Copy out every line of the records where the string "Copa" occurs.

Stored data entries
---*---

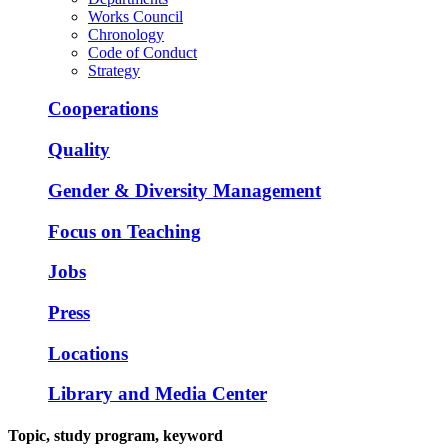
Works Council
Chronology
Code of Conduct
Strategy
Cooperations
Quality
Gender & Diversity Management
Focus on Teaching
Jobs
Press
Locations
Library and Media Center
Topic, study program, keyword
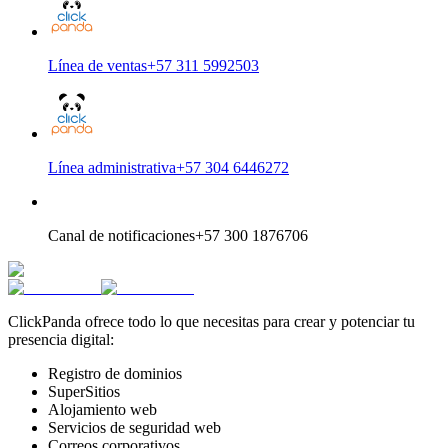
Línea de ventas
+57 311 5992503
Línea administrativa
+57 304 6446272
Canal de notificaciones
+57 300 1876706
ClickPanda ofrece todo lo que necesitas para crear y potenciar tu
presencia digital:
Registro de dominios
SuperSitios
Alojamiento web
Servicios de seguridad web
Correos corporativos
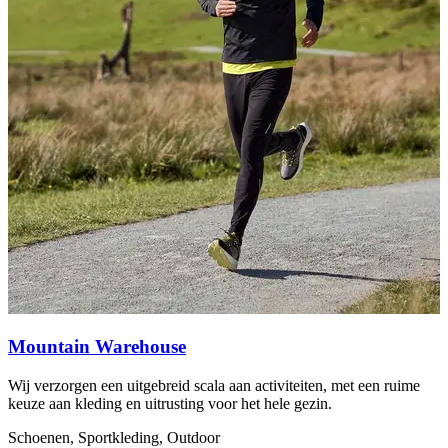
Mountain Warehouse
Wij verzorgen een uitgebreid scala aan activiteiten, met een ruime
S
keuze aan kleding en uitrusting voor het hele gezin.
d
Schoenen, Sportkleding, Outdoor
S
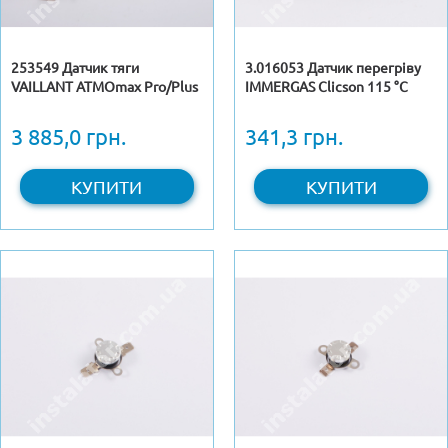
253549 Датчик тяги
3.016053 Датчик перегріву
VAILLANT ATMOmax Pro/Plus
IMMERGAS Clicson 115 °С
3 885,0 грн.
341,3 грн.
КУПИТИ
КУПИТИ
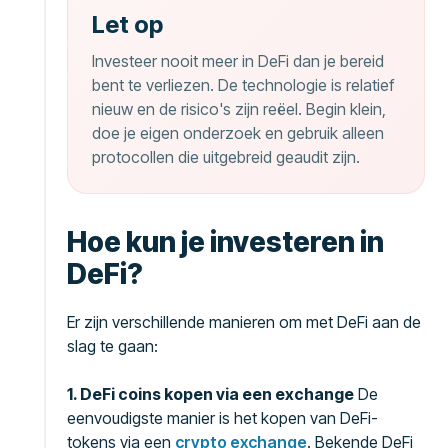
Let op
Investeer nooit meer in DeFi dan je bereid
bent te verliezen. De technologie is relatief
nieuw en de risico's zijn reëel. Begin klein,
doe je eigen onderzoek en gebruik alleen
protocollen die uitgebreid geaudit zijn.
Hoe kun je investeren in
DeFi?
Er zijn verschillende manieren om met DeFi aan de
slag te gaan:
1. DeFi coins kopen via een exchange
De
eenvoudigste manier is het kopen van DeFi-
tokens via een
crypto exchange
. Bekende DeFi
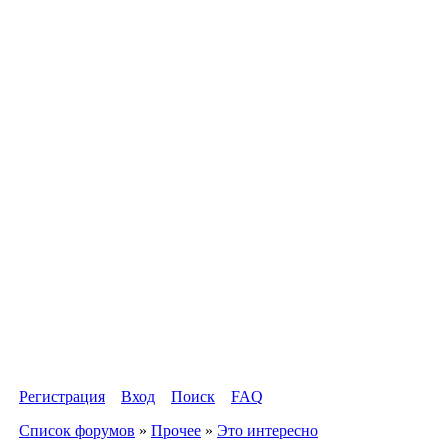
Регистрация
Вход
Поиск
FAQ
Список форумов
»
Прочее
»
Это интересно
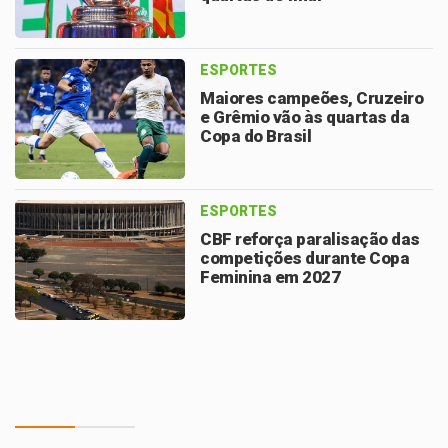
ESPORTES
Maiores campeões, Cruzeiro
e Grêmio vão às quartas da
Copa do Brasil
ESPORTES
CBF reforça paralisação das
competições durante Copa
Feminina em 2027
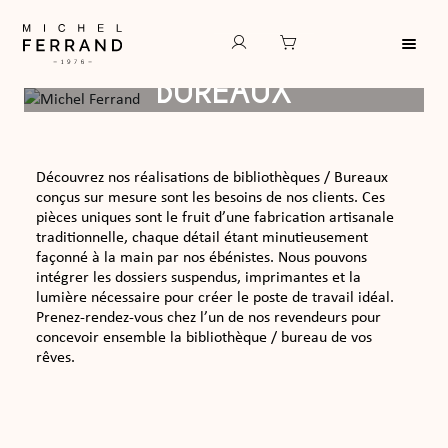
LES BIBLIOTHÈQUES-
BUREAUX
Découvrez nos réalisations de bibliothèques / Bureaux
conçus sur mesure sont les besoins de nos clients. Ces
pièces uniques sont le fruit d’une fabrication artisanale
traditionnelle, chaque détail étant minutieusement
façonné à la main par nos ébénistes. Nous pouvons
intégrer les dossiers suspendus, imprimantes et la
lumière nécessaire pour créer le poste de travail idéal.
Prenez-rendez-vous chez l’un de nos revendeurs pour
concevoir ensemble la bibliothèque / bureau de vos
rêves.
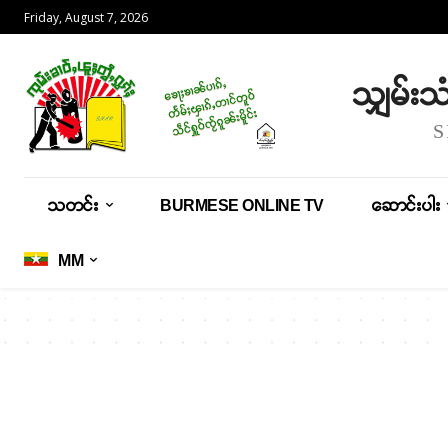
Friday, August 7, 2026
သျှမ်း
သတင်း
BURMESE ONLINE TV
ဆောင်းပါး
MM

---*---

> [ANSWER BOX]
Copa do Brasil
competições durante Copa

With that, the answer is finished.